Protocol Advantages#

  • Optimized for Kunpeng: URMA is specifically optimized for Kunpeng chip on-chip interconnect

  • RDMA-like Semantics: Provides similar memory semantics to RDMA

  • High Performance: Leverages UB’s low-latency, high-bandwidth characteristics

  • Unified Abstraction: Offers a unified programming model for remote memory access

Troubleshooting#

No URMA devices found#

UbTransport: No URMA devices found

Solution: Verify URMA is properly installed and devices are available:

# Check URMA installation
ls /usr/lib64/liburma.so
ls /usr/include/ub/umdk/urma/urma_api.h

# Check for URMA devices
urma_admin -l

URMA initialization failed#

URMA module init failed

Solution: Ensure the URMA kernel module is loaded and the device is properly configured:

# Load URMA module
sudo modprobe urma

# Check module status
sudo lsmod | grep urma

# Check device status
urma_admin -l

Device port inactive#

Device urma0 port not active

Solution: Ensure the UB port is properly configured and active:

# Check port status
urma_admin -p urma0

Missing liburma.so#

cannot find -lurma

Solution: Verify URMA library is installed and in the library path:

export LD_LIBRARY_PATH=/usr/lib64:$LD_LIBRARY_PATH

Conclusion#

Kunpeng UB Transport provides a high-performance, optimized transport solution for Mooncake on Kunpeng 950 CPU platforms.
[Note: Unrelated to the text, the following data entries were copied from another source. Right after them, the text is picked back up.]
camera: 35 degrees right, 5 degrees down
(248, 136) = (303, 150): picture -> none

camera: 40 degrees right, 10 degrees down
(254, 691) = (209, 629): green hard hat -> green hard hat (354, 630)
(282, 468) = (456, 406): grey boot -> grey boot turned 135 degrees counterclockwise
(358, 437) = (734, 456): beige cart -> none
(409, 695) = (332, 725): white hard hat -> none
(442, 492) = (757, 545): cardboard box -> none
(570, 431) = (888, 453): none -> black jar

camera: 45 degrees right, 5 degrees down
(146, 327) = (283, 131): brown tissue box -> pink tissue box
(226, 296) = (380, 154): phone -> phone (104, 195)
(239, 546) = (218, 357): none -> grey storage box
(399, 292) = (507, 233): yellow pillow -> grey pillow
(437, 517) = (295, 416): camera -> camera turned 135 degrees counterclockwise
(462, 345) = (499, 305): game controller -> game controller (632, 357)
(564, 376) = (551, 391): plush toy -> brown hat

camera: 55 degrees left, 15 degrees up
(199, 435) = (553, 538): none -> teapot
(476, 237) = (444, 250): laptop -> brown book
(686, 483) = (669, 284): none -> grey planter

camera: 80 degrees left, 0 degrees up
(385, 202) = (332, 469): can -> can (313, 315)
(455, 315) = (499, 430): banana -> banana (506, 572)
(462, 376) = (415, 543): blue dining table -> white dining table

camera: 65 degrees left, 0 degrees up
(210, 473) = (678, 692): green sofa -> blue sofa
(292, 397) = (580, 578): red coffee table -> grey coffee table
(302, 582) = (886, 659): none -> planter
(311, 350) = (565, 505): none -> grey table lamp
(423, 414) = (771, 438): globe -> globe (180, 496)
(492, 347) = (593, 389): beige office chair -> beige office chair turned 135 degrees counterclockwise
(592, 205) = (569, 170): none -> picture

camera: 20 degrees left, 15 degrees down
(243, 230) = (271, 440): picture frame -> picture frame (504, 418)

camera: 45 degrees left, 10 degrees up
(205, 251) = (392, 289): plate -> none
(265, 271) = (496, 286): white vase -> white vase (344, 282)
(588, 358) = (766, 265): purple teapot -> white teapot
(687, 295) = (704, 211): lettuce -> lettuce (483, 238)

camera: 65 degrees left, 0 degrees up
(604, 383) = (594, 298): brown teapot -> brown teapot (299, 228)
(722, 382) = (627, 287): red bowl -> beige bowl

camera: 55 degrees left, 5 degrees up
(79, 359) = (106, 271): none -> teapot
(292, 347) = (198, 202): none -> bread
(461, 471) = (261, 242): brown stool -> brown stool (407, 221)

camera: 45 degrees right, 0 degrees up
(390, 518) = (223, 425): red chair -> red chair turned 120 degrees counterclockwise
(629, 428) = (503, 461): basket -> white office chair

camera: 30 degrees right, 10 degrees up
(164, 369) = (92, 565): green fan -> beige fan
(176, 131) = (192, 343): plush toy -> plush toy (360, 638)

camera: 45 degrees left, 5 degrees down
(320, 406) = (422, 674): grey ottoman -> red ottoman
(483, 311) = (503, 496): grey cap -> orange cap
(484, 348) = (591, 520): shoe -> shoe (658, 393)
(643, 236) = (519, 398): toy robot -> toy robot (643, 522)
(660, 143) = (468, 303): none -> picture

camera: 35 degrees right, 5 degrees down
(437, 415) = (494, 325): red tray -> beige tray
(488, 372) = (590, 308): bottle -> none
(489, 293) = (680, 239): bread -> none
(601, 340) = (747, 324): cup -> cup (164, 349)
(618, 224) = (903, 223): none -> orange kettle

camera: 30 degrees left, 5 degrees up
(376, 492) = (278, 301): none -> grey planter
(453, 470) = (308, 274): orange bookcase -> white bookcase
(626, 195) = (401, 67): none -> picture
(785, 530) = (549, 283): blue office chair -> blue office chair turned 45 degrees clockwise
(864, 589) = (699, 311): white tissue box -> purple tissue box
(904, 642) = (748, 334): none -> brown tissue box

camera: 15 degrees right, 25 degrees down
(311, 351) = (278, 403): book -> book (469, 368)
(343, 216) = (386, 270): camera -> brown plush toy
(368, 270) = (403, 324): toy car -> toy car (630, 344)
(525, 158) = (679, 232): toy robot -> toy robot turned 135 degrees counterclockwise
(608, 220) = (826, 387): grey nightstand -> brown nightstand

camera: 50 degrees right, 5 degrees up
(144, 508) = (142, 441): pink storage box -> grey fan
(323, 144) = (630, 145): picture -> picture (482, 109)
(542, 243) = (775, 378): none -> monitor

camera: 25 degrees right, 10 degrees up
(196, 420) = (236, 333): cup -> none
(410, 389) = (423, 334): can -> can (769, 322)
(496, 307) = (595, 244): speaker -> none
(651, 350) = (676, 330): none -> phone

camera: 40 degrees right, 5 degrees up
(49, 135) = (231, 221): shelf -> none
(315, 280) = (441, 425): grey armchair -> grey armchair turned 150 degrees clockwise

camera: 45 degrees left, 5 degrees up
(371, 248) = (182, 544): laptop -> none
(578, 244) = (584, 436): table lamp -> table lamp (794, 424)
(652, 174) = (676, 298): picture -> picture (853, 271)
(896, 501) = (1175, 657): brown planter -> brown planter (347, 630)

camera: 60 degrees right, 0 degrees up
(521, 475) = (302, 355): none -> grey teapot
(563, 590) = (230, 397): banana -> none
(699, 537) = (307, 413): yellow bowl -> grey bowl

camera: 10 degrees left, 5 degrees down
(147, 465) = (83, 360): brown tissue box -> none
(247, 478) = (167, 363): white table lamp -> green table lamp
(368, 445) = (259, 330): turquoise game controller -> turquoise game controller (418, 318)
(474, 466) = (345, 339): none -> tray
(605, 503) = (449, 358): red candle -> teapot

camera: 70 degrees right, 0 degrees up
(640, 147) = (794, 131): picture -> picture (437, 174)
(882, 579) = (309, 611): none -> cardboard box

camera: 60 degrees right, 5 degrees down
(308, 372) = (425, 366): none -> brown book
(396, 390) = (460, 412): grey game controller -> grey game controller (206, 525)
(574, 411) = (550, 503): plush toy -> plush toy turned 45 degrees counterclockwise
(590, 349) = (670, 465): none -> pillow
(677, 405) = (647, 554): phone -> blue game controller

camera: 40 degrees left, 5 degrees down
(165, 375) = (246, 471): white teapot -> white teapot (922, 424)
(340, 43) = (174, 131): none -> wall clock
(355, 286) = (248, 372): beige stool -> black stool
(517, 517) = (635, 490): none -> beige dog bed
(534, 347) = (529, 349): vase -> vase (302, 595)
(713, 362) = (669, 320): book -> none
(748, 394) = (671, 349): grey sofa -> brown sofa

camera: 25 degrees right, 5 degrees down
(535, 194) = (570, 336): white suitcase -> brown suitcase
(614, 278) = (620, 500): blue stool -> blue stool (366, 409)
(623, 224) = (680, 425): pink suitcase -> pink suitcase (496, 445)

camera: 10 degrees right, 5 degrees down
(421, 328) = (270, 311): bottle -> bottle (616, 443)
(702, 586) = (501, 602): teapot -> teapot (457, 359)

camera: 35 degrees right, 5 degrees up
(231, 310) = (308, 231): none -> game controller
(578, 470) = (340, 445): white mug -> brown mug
By leveraging the UB protocol’s low-latency and high-bandwidth characteristics, it offers comparable performance to RDMA while being specifically tailored for Kunpeng chip architectures.

With proper configuration and tuning, UB Transport can significantly improve the performance of distributed AI workloads, particularly for scenarios involving large-scale parameter transfers and distributed training.